Collection entries —
━━━━━━━━

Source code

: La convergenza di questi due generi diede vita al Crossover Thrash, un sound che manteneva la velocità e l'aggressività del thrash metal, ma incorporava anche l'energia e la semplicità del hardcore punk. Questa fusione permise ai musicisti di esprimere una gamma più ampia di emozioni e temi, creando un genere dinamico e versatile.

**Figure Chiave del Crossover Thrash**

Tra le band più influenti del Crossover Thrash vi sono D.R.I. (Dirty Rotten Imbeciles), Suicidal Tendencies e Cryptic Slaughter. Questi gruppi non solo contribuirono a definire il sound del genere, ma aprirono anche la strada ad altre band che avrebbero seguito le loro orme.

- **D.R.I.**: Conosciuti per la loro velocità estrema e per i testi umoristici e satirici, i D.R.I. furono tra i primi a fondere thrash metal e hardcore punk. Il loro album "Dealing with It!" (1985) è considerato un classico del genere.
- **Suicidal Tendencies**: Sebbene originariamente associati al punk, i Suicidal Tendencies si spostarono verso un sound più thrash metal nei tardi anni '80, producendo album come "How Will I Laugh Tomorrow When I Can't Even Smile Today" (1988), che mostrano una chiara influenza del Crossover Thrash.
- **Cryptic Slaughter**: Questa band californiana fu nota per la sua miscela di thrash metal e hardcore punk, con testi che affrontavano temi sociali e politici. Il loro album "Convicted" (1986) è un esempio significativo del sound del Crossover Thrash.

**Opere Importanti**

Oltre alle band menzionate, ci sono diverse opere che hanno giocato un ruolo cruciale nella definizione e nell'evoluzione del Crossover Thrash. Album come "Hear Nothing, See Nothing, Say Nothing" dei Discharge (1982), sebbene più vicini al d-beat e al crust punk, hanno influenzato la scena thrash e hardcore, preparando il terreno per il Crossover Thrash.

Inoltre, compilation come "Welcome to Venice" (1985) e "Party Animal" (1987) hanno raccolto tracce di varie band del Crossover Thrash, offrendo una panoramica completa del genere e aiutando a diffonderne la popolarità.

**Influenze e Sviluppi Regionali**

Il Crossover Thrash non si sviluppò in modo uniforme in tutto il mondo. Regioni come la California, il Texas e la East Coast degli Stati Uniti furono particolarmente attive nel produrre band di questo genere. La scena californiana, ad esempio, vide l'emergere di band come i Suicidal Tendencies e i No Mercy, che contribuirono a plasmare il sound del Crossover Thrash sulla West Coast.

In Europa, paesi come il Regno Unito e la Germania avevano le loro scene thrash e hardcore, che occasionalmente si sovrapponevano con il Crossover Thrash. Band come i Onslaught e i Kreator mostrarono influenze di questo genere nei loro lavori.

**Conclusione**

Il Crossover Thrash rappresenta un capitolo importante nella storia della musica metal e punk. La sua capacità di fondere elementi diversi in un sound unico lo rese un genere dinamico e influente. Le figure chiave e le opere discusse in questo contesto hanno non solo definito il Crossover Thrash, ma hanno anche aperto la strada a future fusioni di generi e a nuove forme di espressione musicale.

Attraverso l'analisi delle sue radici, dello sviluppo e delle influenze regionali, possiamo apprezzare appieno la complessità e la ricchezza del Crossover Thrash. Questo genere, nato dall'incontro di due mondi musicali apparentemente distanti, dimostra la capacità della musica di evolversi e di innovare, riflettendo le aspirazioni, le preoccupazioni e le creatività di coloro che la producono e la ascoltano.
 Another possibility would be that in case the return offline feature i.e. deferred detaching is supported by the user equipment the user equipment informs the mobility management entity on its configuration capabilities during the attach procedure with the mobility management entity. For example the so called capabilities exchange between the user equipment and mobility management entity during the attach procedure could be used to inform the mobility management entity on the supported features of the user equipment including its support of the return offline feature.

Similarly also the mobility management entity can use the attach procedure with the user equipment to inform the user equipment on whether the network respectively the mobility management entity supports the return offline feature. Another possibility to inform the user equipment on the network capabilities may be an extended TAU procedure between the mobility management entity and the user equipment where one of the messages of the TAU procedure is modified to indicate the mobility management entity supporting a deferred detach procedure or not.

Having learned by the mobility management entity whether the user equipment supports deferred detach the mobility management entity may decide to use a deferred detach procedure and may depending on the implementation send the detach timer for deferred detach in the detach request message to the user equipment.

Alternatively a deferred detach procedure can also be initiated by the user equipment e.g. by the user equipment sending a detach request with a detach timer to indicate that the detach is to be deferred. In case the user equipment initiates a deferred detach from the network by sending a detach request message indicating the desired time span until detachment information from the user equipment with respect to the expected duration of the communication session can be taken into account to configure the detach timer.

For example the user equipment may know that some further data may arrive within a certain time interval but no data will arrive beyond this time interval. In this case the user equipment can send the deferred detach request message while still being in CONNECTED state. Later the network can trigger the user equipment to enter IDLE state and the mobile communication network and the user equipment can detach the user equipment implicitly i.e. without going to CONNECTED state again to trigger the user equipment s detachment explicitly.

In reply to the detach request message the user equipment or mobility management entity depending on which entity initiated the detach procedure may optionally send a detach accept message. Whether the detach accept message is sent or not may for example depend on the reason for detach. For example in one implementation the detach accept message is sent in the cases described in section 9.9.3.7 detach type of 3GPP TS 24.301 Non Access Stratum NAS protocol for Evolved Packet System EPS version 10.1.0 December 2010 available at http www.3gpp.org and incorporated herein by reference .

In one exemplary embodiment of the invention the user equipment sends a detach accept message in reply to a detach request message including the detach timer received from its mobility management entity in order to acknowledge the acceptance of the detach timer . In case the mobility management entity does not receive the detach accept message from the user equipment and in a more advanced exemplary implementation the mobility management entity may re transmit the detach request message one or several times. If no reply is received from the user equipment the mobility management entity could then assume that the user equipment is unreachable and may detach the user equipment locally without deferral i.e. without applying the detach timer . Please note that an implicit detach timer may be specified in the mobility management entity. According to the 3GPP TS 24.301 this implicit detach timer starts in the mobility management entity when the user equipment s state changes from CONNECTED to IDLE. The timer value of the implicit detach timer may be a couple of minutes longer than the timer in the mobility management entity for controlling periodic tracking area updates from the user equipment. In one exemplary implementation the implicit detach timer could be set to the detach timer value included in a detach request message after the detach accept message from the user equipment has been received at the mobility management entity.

━━━━━━━━

Provide a verbatim copy of all the entries.

Source code

: La convergenza di questi due generi diede vita al Crossover Thrash, un sound che manteneva la velocità e l'aggressività del thrash metal, ma incorporava anche l'energia e la semplicità del hardcore punk. Questa fusione permise ai musicisti di esprimere una gamma più ampia di emozioni e temi, creando un genere dinamico e versatile.

**Figure Chiave del Crossover Thrash**

Tra le band più influenti del Crossover Thrash vi sono D.R.I. (Dirty Rotten Imbeciles), Suicidal Tendencies e Cryptic Slaughter. Questi gruppi non solo contribuirono a definire il sound del genere, ma aprirono anche la strada ad altre band che avrebbero seguito le loro orme.

- **D.R.I.**: Conosciuti per la loro velocità estrema e per i testi umoristici e satirici, i D.R.I. furono tra i primi a fondere thrash metal e hardcore punk. Il loro album "Dealing with It!" (1985) è considerato un classico del genere.
- **Suicidal Tendencies**: Sebbene originariamente associati al punk, i Suicidal Tendencies si spostarono verso un sound più thrash metal nei tardi anni '80, producendo album come "How Will I Laugh Tomorrow When I Can't Even Smile Today" (1988), che mostrano una chiara influenza del Crossover Thrash.
- **Cryptic Slaughter**: Questa band californiana fu nota per la sua miscela di thrash metal e hardcore punk, con testi che affrontavano temi sociali e politici. Il loro album "Convicted" (1986) è un esempio significativo del sound del Crossover Thrash.

**Opere Importanti**

Oltre alle band menzionate, ci sono diverse opere che hanno giocato un ruolo cruciale nella definizione e nell'evoluzione del Crossover Thrash. Album come "Hear Nothing, See Nothing, Say Nothing" dei Discharge (1982), sebbene più vicini al d-beat e al crust punk, hanno influenzato la scena thrash e hardcore, preparando il terreno per il Crossover Thrash.

Inoltre, compilation come "Welcome to Venice" (1985) e "Party Animal" (1987) hanno raccolto tracce di varie band del Crossover Thrash, offrendo una panoramica completa del genere e aiutando a diffonderne la popolarità.

**Influenze e Sviluppi Regionali**

Il Crossover Thrash non si sviluppò in modo uniforme in tutto il mondo. Regioni come la California, il Texas e la East Coast degli Stati Uniti furono particolarmente attive nel produrre band di questo genere. La scena californiana, ad esempio, vide l'emergere di band come i Suicidal Tendencies e i No Mercy, che contribuirono a plasmare il sound del Crossover Thrash sulla West Coast.

In Europa, paesi come il Regno Unito e la Germania avevano le loro scene thrash e hardcore, che occasionalmente si sovrapponevano con il Crossover Thrash. Band come i Onslaught e i Kreator mostrarono influenze di questo genere nei loro lavori.

**Conclusione**

Il Crossover Thrash rappresenta un capitolo importante nella storia della musica metal e punk. La sua capacità di fondere elementi diversi in un sound unico lo rese un genere dinamico e influente. Le figure chiave e le opere discusse in questo contesto hanno non solo definito il Crossover Thrash, ma hanno anche aperto la strada a future fusioni di generi e a nuove forme di espressione musicale.

Attraverso l'analisi delle sue radici, dello sviluppo e delle influenze regionali, possiamo apprezzare appieno la complessità e la ricchezza del Crossover Thrash. Questo genere, nato dall'incontro di due mondi musicali apparentemente distanti, dimostra la capacità della musica di evolversi e di innovare, riflettendo le aspirazioni, le preoccupazioni e le creatività di coloro che la producono e la ascoltano.
 Another possibility would be that in case the return offline feature i.e. deferred detaching is supported by the user equipment the user equipment informs the mobility management entity on its configuration capabilities during the attach procedure with the mobility management entity. For example the so called capabilities exchange between the user equipment and mobility management entity during the attach procedure could be used to inform the mobility management entity on the supported features of the user equipment including its support of the return offline feature.

Similarly also the mobility management entity can use the attach procedure with the user equipment to inform the user equipment on whether the network respectively the mobility management entity supports the return offline feature. Another possibility to inform the user equipment on the network capabilities may be an extended TAU procedure between the mobility management entity and the user equipment where one of the messages of the TAU procedure is modified to indicate the mobility management entity supporting a deferred detach procedure or not.

Having learned by the mobility management entity whether the user equipment supports deferred detach the mobility management entity may decide to use a deferred detach procedure and may depending on the implementation send the detach timer for deferred detach in the detach request message to the user equipment.

Alternatively a deferred detach procedure can also be initiated by the user equipment e.g. by the user equipment sending a detach request with a detach timer to indicate that the detach is to be deferred. In case the user equipment initiates a deferred detach from the network by sending a detach request message indicating the desired time span until detachment information from the user equipment with respect to the expected duration of the communication session can be taken into account to configure the detach timer.

For example the user equipment may know that some further data may arrive within a certain time interval but no data will arrive beyond this time interval. In this case the user equipment can send the deferred detach request message while still being in CONNECTED state. Later the network can trigger the user equipment to enter IDLE state and the mobile communication network and the user equipment can detach the user equipment implicitly i.e. without going to CONNECTED state again to trigger the user equipment s detachment explicitly.

In reply to the detach request message the user equipment or mobility management entity depending on which entity initiated the detach procedure may optionally send a detach accept message. Whether the detach accept message is sent or not may for example depend on the reason for detach. For example in one implementation the detach accept message is sent in the cases described in section 9.9.3.7 detach type of 3GPP TS 24.301 Non Access Stratum NAS protocol for Evolved Packet System EPS version 10.1.0 December 2010 available at http www.3gpp.org and incorporated herein by reference .

In one exemplary embodiment of the invention the user equipment sends a detach accept message in reply to a detach request message including the detach timer received from its mobility management entity in order to acknowledge the acceptance of the detach timer . In case the mobility management entity does not receive the detach accept message from the user equipment and in a more advanced exemplary implementation the mobility management entity may re transmit the detach request message one or several times. If no reply is received from the user equipment the mobility management entity could then assume that the user equipment is unreachable and may detach the user equipment locally without deferral i.e. without applying the detach timer . Please note that an implicit detach timer may be specified in the mobility management entity. According to the 3GPP TS 24.301 this implicit detach timer starts in the mobility management entity when the user equipment s state changes from CONNECTED to IDLE. The timer value of the implicit detach timer may be a couple of minutes longer than the timer in the mobility management entity for controlling periodic tracking area updates from the user equipment. In one exemplary implementation the implicit detach timer could be set to the detach timer value included in a detach request message after the detach accept message from the user equipment has been received at the mobility management entity.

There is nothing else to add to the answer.